Minnesotans have had to deal with the issue of public financing for sports stadiums for as long as I’ve lived in the Twin Cities, since 1997. For the most part, those debates have involved the Minnesota Twins, who threatened to move from the nation’s 14th-largest market to its 45th by relocating to the Carolinas. When the state called the bluff, the Pohlads backed down. Two years ago, Hennepin County raised its sales tax with the approval of the state legislature and Governor Tim Pawlenty to contribute the majority of funds for a new, outdoor baseball-only stadium for the Twins, which opens two months from now in downtown Minneapolis.
That leaves the Metrodome to the Minnesota Vikings, who have made it clear that they don’t want to stay in the 30-year-old facility any longer than necessary — and have also threatened to move to get a better deal. Now the team suggests that federal stimulus money could be used to fund at least part of the costs of a new football stadium, which could make it interesting for Pawlenty, a stimulus critic:
Wilf may come up big this time. Vikings ownership thinks the federal stimulus money might be available for the project, which would put Wilf at odds with Minnesota Governor Tim Pawlenty, a Republican who is not a stimulus fan. Minnesota’s capital St. Paul would become a battleground in a way, President Obama’s stimulus plan, the Recovery Act of 2009, versus a lame duck governor who has Presidential aspirations in 2012 and would like to be the Republican nominee.
In December 2009, Pawlenty said there would be no new taxes to pay for a new Vikings stadium. Yet in the past week, Pawlenty seems to have changed his tune. Pawlenty may not like stimulus money but he has another idea that does involve taxpayers’ money.
Pawlenty thinks funds generated from a new Minnesota lottery could generate enough money to fund construction for a new football stadium. Pawlenty has also thrown out another idea, tax increment financing, which allows developers to pay less money than normal property taxes as long as that money is funneled back into the development project.
The difference in “state money” between taxes and the lottery should be painfully obvious. Lottery sales are entirely voluntary, while taxes are not. If people want to participate in a special state-run lottery to fund a sports stadium for a billionaire owner and multimillionaire players, more power to them. No one argues for blocking voluntary contributions for the stadium.

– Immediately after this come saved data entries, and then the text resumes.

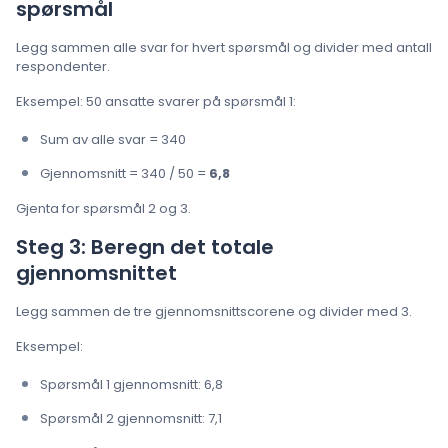
spørsmål
Legg sammen alle svar for hvert spørsmål og divider med antall
respondenter.
Eksempel: 50 ansatte svarer på spørsmål 1:
Sum av alle svar = 340
Gjennomsnitt = 340 / 50 =
6,8
Gjenta for spørsmål 2 og 3.
Steg 3: Beregn det totale
gjennomsnittet
Legg sammen de tre gjennomsnittscorene og divider med 3.
Eksempel:
Spørsmål 1 gjennomsnitt: 6,8
Spørsmål 2 gjennomsnitt: 7,1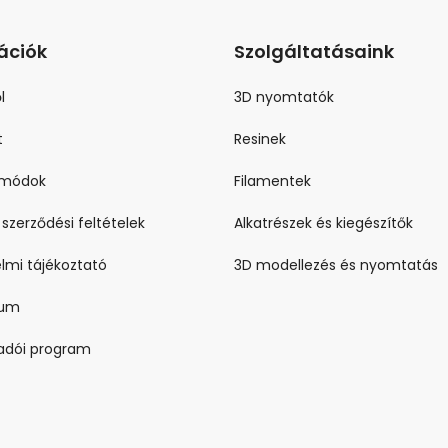
ációk
Szolgáltatásaink
l
3D nyomtatók
t
Resinek
i módok
Filamentek
 szerződési feltételek
Alkatrészek és kiegészítők
lmi tájékoztató
3D modellezés és nyomtatás
zum
ladói program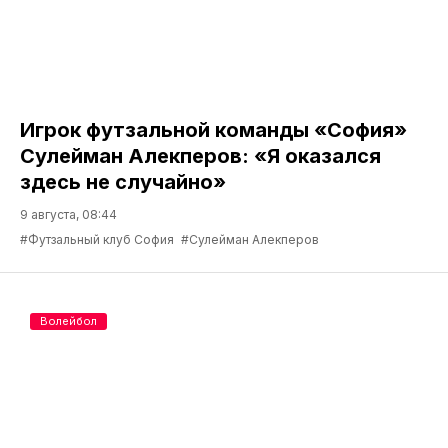
Игрок футзальной команды «София»
Сулейман Алекперов: «Я оказался
здесь не случайно»
9 августа, 08:44
#Футзальный клуб София
#Сулейман Алекперов
Волейбол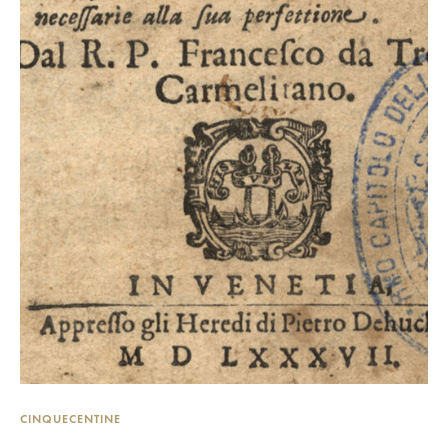
CINQUECENTINE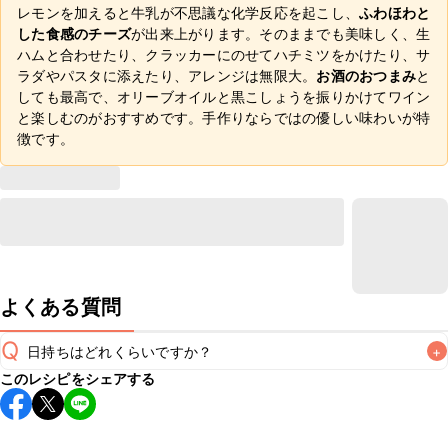
レモンを加えると牛乳が不思議な化学反応を起こし、
ふわほわと
した食感のチーズ
が出来上がります。そのままでも美味しく、生
ハムと合わせたり、クラッカーにのせてハチミツをかけたり、サ
ラダやパスタに添えたり、アレンジは無限大。
お酒のおつまみ
と
しても最高で、オリーブオイルと黒こしょうを振りかけてワイン
と楽しむのがおすすめです。手作りならではの優しい味わいが特
徴です。
よくある質問
Q
日持ちはどれくらいですか？
+
このレシピをシェアする
保存期間は冷蔵で当日中が目安です。なるべくお早めにお召
し上がりください。

A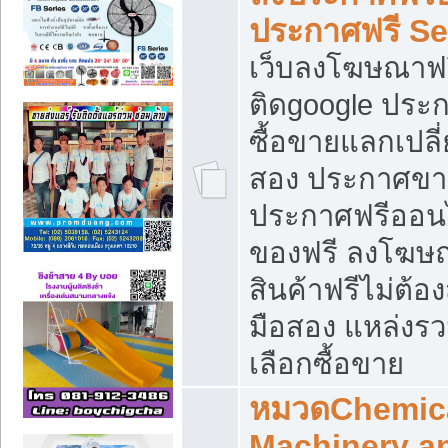
ประกาศฟรี S
เว็บลงโฆษณาฟร
ติดgoogle ประ
ซื้อขายแลกเปลี่
สอง ประกาศขา
ประกาศฟรีออนไ
ของฟรี ลงโฆษ
สินค้าฟรีไม่ต้
มือสอง แหล่งร
เลือกซื้อขาย
หมวดChemica
Machinery a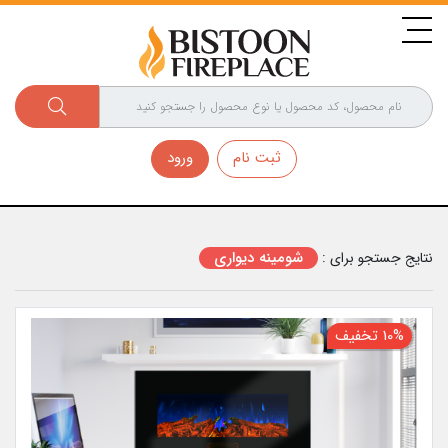
ثبت نام
ورود
شومینه دیواری
نتایج جستجو برای :
10% تخفیف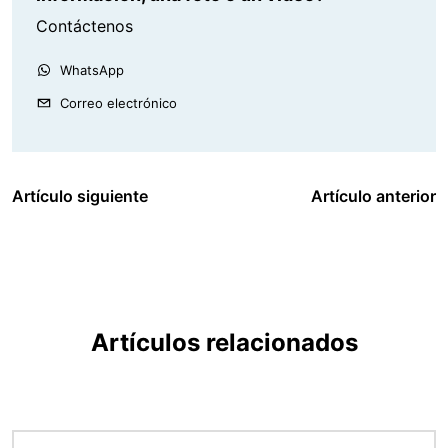
Contáctenos
WhatsApp
Correo electrónico
Artículo siguiente
Artículo anterior
Artículos relacionados
Imagen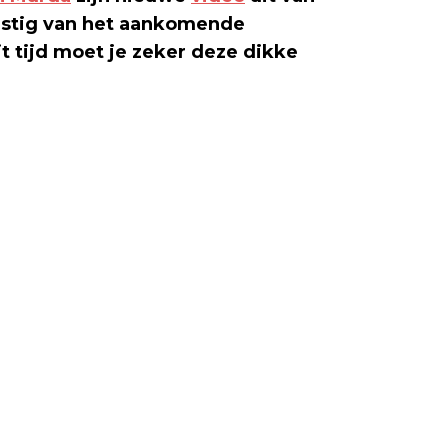
omstig van het aankomende
t tijd moet je zeker deze dikke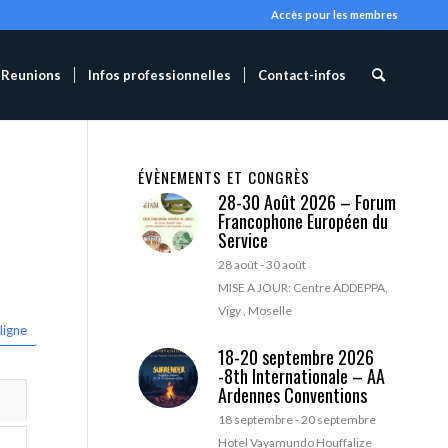
Accès pour les membres
Reunions
Infos professionnelles
Contact-infos
ÉVÈNEMENTS ET CONGRÈS
28-30 Août 2026 – Forum
Francophone Européen du
Service
28 août
-
30 août
MISE A JOUR: Centre ADDEPPA,
Vigy , Moselle
ligne
18-20 septembre 2026
-8th Internationale – AA
Ardennes Conventions
18 septembre
-
20 septembre
Hotel Vayamundo Houffalize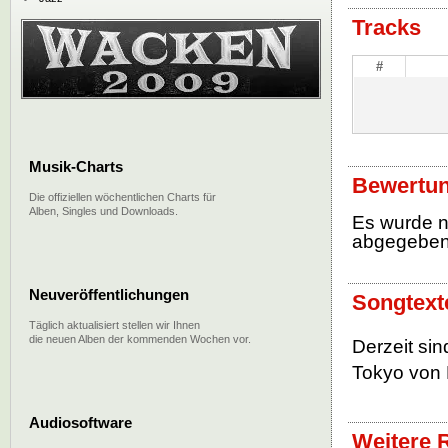
Tracks
#
Musik-Charts
Bewertun
Die offiziellen wöchentlichen Charts für
Alben, Singles und Downloads.
Es wurde 
abgegebe
Neuveröffentlichungen
Songtexte
Täglich aktualisiert stellen wir Ihnen
die neuen Alben der kommenden Wochen vor.
Derzeit sin
Tokyo von 
Audiosoftware
Weitere R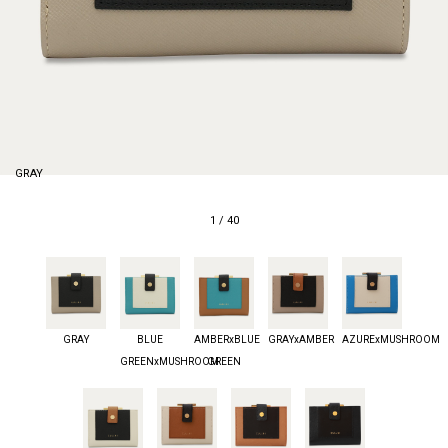
GRAY
1
/
40
GRAY
BLUE
AMBERxBLUE
GRAYxAMBER
AZURExMUSHROOM
GREENxMUSHROOM
GREEN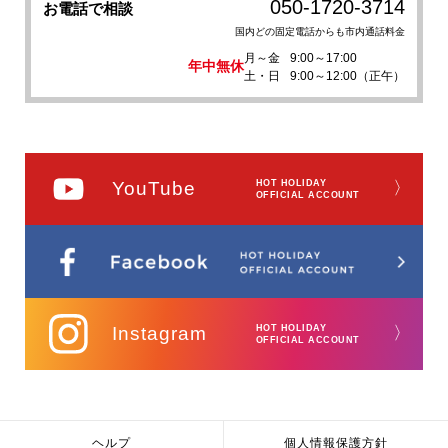
050-1720-3714
お電話で相談
国内どの固定電話からも市内通話料金
月～金
9:00～17:00
年中無休
土・日
9:00～12:00（正午）
YouTube
HOT HOLIDAY
〉
OFFICIAL ACCOUNT
Instagram
HOT HOLIDAY
〉
OFFICIAL ACCOUNT
ヘルプ
個人情報保護方針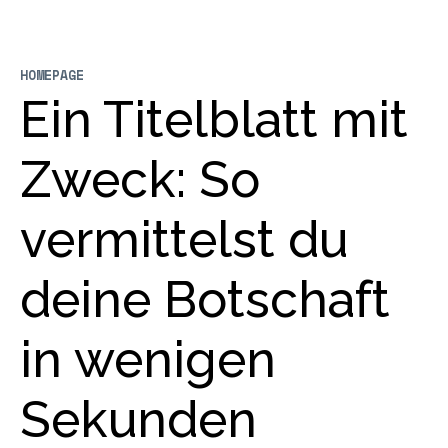
HOMEPAGE
Ein Titelblatt mit
Zweck: So
vermittelst du
deine Botschaft
in wenigen
Sekunden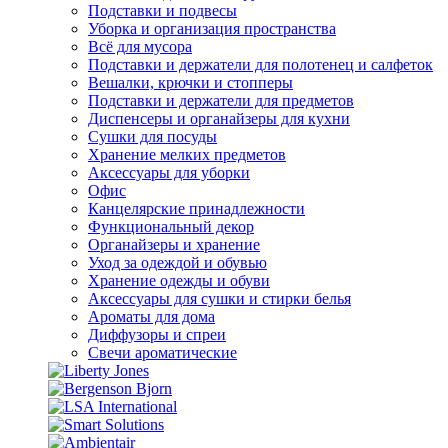
Подставки и подвесы
Уборка и организация пространства
Всё для мусора
Подставки и держатели для полотенец и салфеток
Вешалки, крючки и стопперы
Подставки и держатели для предметов
Диспенсеры и органайзеры для кухни
Сушки для посуды
Хранение мелких предметов
Аксессуары для уборки
Офис
Канцелярские принадлежности
Функциональный декор
Органайзеры и хранение
Уход за одеждой и обувью
Хранение одежды и обуви
Аксессуары для сушки и стирки белья
Ароматы для дома
Диффузоры и спреи
Свечи ароматические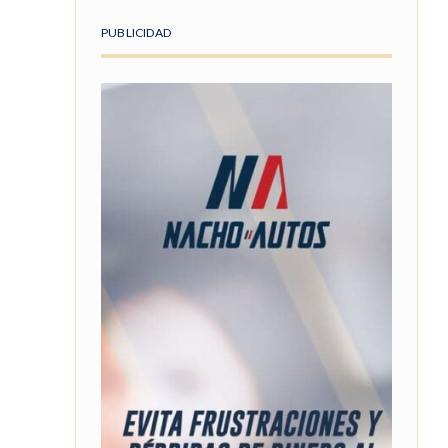
PUBLICIDAD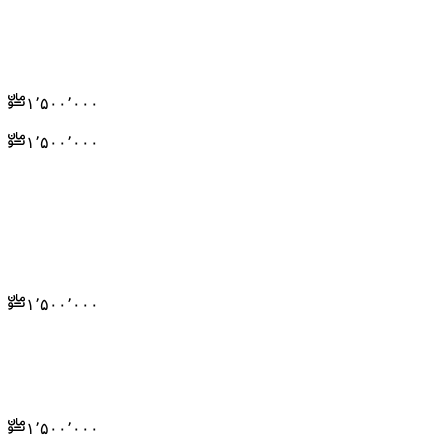
۱٬۵۰۰٬۰۰۰
۱٬۵۰۰٬۰۰۰
۱٬۵۰۰٬۰۰۰
۱٬۵۰۰٬۰۰۰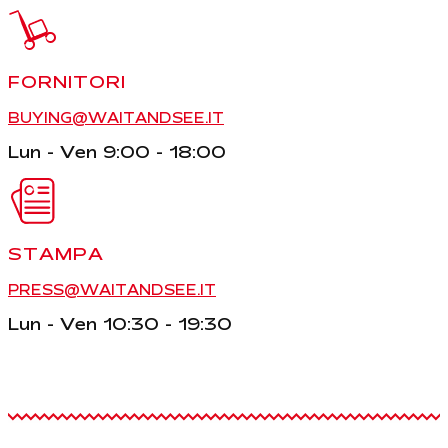
FORNITORI
BUYING@WAITANDSEE.IT
Lun - Ven 9:00 - 18:00
STAMPA
PRESS@WAITANDSEE.IT
Lun - Ven 10:30 - 19:30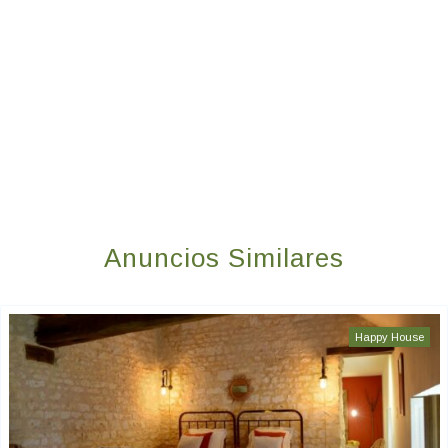
Anuncios Similares
Happy House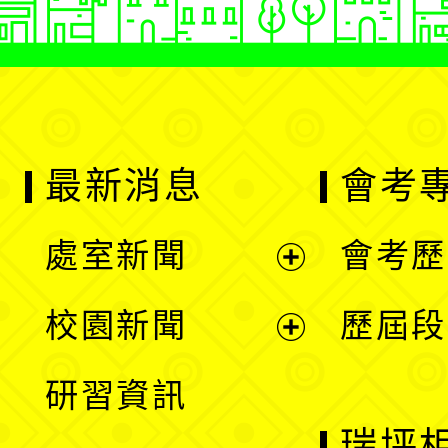
最新消息
會考
處室新聞
會考歷
展
校園新聞
歷屆段
開
展
研習資訊
選
開
瑞坪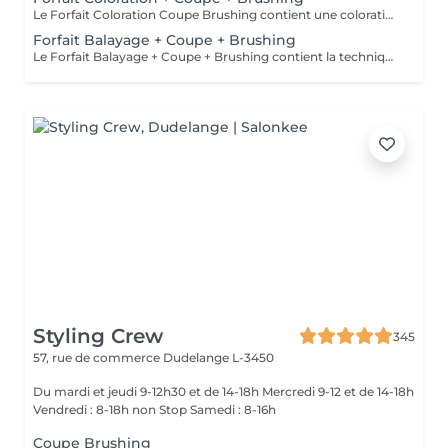
Le Forfait Coloration Coupe Brushing contient une coloration des racines et une coupe. Dépendant de la quantité de couleur utilisée ou de la longueur des cheveux le prix peut varier. (Veuillez sélectionner le Forfait Balayage au cas où vous souhaitez avoir des mèches ou un Balayage.) En cas de questions veuillez appeler au +352 26 35 02 89
Forfait Balayage + Coupe + Brushing
Le Forfait Balayage + Coupe + Brushing contient la technique Balayage, un coulage (pour donner le bon reflet au Balayage), Olaplex, une Coupe et un Brushing. Dépendant de la quantité de produit utilisée ou de la longueur des cheveux, le prix peut varier. En cas de questions veuillez appeler au +352 26 35 02 89.
Styling Crew
345
57, rue de commerce
Dudelange L-3450
Du mardi et jeudi 9-12h30 et de 14-18h Mercredi 9-12 et de 14-18h
Vendredi : 8-18h non Stop Samedi : 8-16h
Coupe Brushing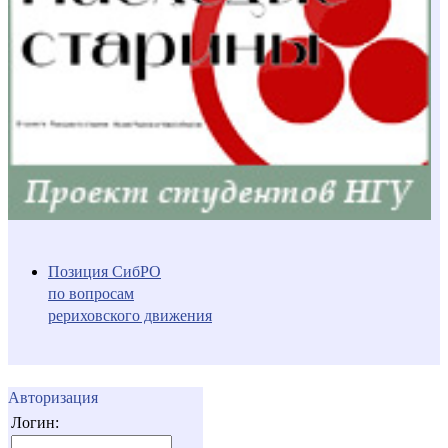
Позиция СибРО
по вопросам
рериховского движения
Авторизация
Логин: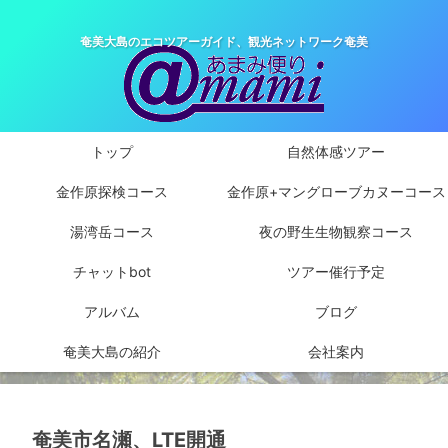
奄美大島のエコツアーガイド、観光ネットワーク奄美
トップ
自然体感ツアー
金作原探検コース
金作原+マングローブカヌーコース
湯湾岳コース
夜の野生生物観察コース
チャットbot
ツアー催行予定
アルバム
ブログ
奄美大島の紹介
会社案内
奄美市名瀬、LTE開通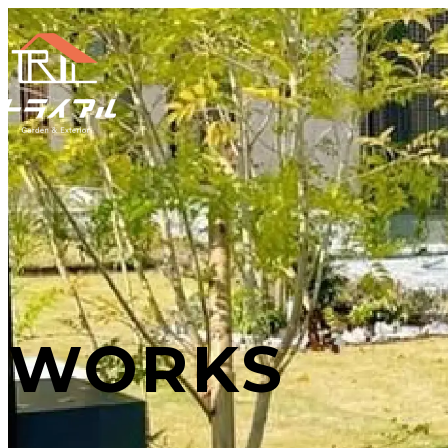
WORKS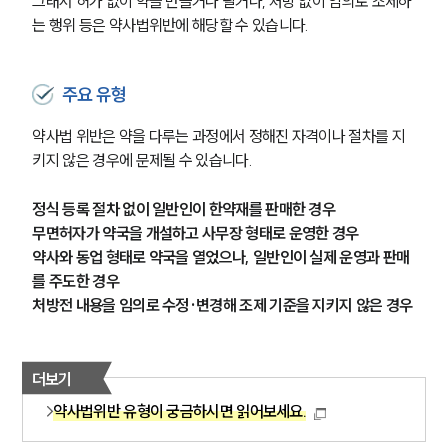
그래서 허가 없이 약을 만들거나 팔거나, 처방 없이 임의로 조제하
는 행위 등은 약사법위반에 해당할 수 있습니다.
주요 유형
약사법 위반은 약을 다루는 과정에서 정해진 자격이나 절차를 지
키지 않은 경우에 문제될 수 있습니다.
정식 등록 절차 없이 일반인이 한약재를 판매한 경우
무면허자가 약국을 개설하고 사무장 형태로 운영한 경우
약사와 동업 형태로 약국을 열었으나, 일반인이 실제 운영과 판매
를 주도한 경우
처방전 내용을 임의로 수정·변경해 조제 기준을 지키지 않은 경우
더보기
약사법위반 유형이 궁금하시면 읽어보세요.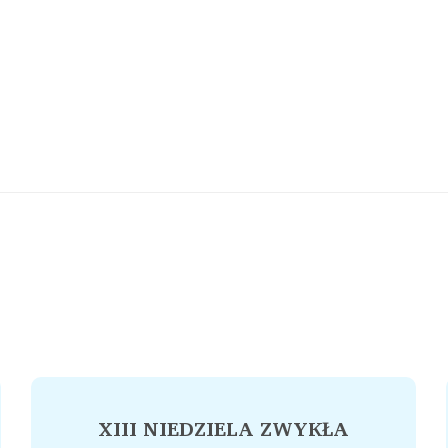
XIII NIEDZIELA ZWYKŁA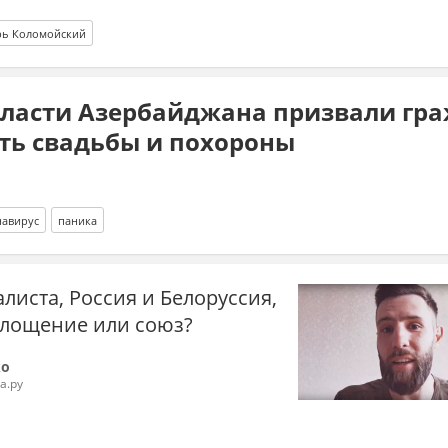
рь Коломойский
Власти Азербайджана призвали гр
ть свадьбы и похороны
навирус
паника
алиста, Россия и Белоруссия,
глощение или союз?
ко
а.ру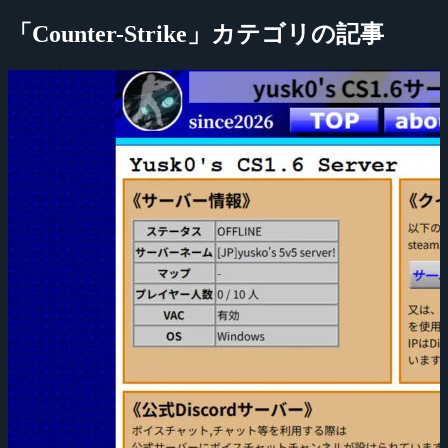
「Counter-Strike」カテゴリの記事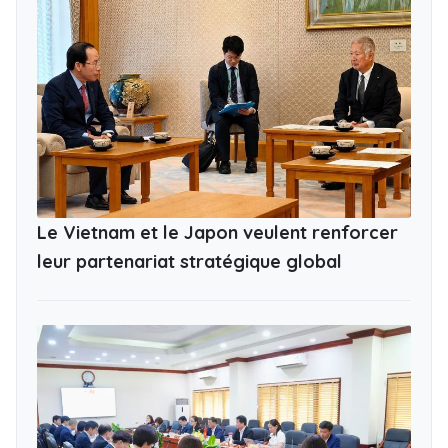
Le Vietnam et le Japon veulent renforcer
leur partenariat stratégique global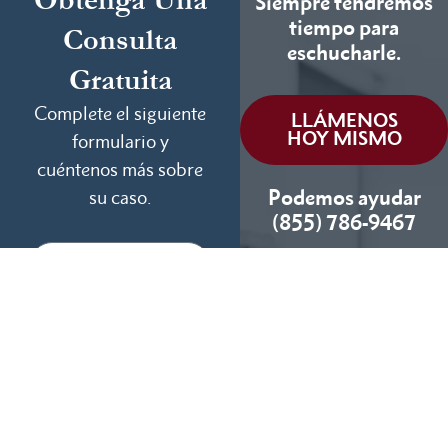
Siempre tendremos
tiempo para
Consulta
eschucharle.
Gratuita
Complete el siguiente
LLÁMENOS
HOY MISMO
formulario y
cuéntenos más sobre
Podemos ayudar
su caso.
(855) 786-9467
Si No Ganamos, No
Cobramos
Disponibles 24/7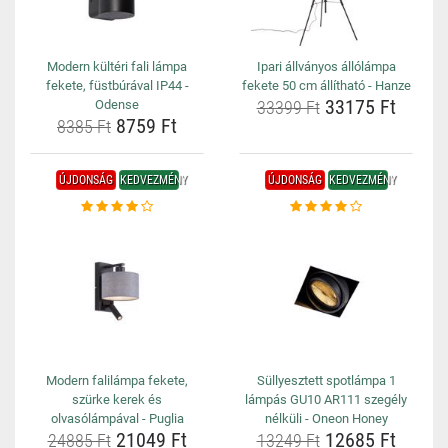
Modern kültéri fali lámpa
Ipari állványos állólámpa
fekete, füstbúrával IP44 -
fekete 50 cm állítható - Hanze
33175 Ft
Odense
33399 Ft
8759 Ft
8385 Ft
ÚJDONSÁG
KEDVEZMÉNY
ÚJDONSÁG
KEDVEZMÉNY
Modern falilámpa fekete,
Süllyesztett spotlámpa 1
szürke kerek és
lámpás GU10 AR111 szegély
olvasólámpával - Puglia
nélküli - Oneon Honey
21049 Ft
12685 Ft
24885 Ft
13249 Ft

The Vikings, and for that matter the Star Tribune (which has a financial interest in getting a stadium deal done on property it owns), argue that the use of federal stimulus funds is entirely appropriate. After all, the project would generate jobs in the city, and at least in this case the jobs would last longer than the few weeks of road work that Porkulus funded. A stadium project would take a couple of years to complete, and it would generate some boost to the local economy for the contractor and subcontractors.
Daily Caller sees this as a potential flashpoint for a possible Pawlenty/Obama debate in 2012:
The Obama versus Pawlenty 2012 President race may never play out, but a mini version of the 2012 Presidential campaign could be taking place this winter and spring in the St. Paul statehouses and at the end of the day, Zygi Wilf’s Minnesota Vikings, a team that has never won the Super Bowl, may finally win the big game, which in this case is a new stadium with all of the bells and whistles of revenue producing luxury boxes, club seats, in-stadium restaurants and stores and lots of concession money.
Well, maybe. Pawlenty opposes Porkulus outright, but I doubt Obama is going to insist on spending stimulus dollars on a football stadium.
The DC also notes the projects funded by Minnesota taxpayers in the past, such as the Xcel Energy Center in St. Paul for the Wild ($130 million split with the city), and the $288 million Golden Gophers football stadium, and wonders why the state may draw the line at the Vikings. For one thing, the Gophers are a team playing for a state university, so any new facility would have to be built from state funds. In 1997, the economy looked a lot better than it does now, and the state had the resources to pay for the Xcel Energy Center, regardless of whether one sees it as an appropriate use of those resources.
That’s not the case now, and public funds — when they do get spent — should be used for public purposes, not to build playgrounds for billionaires, especially when money is short enough as it is. Moreover, there is no reason for taxpayers in California, Alabama, Rhode Island, and Hawaii to send their tax dollars to build a sports stadium in Minneapolis for an NFL team. If the state wants to use its own funds for that purpose, let the people of the state bear the burden of that foolish decision. Better yet, use a lottery to ensure that the state doesn’t force one dime from the pockets of Minnesotans to fund the infrastructure of a private business.
If Tim Pawlenty wants to bolster his fiscal-conservative credentials, he can start by opposing this ridiculous waste of resources in the middle of a severe economic downturn. If that differentiates him from Obama, then so much the better.
Update: Just to be clear, Pawlenty hasn’t endorsed this idea at all, and given that he doesn’t need to run for re-election in Minnesota in 2010, I’d expect him to quickly and publicly oppose it. I edited the “Well, maybe” paragraph to make that a little more clear. The “maybe” comes from my skepticism that Obama will make it an issue, not Pawlenty.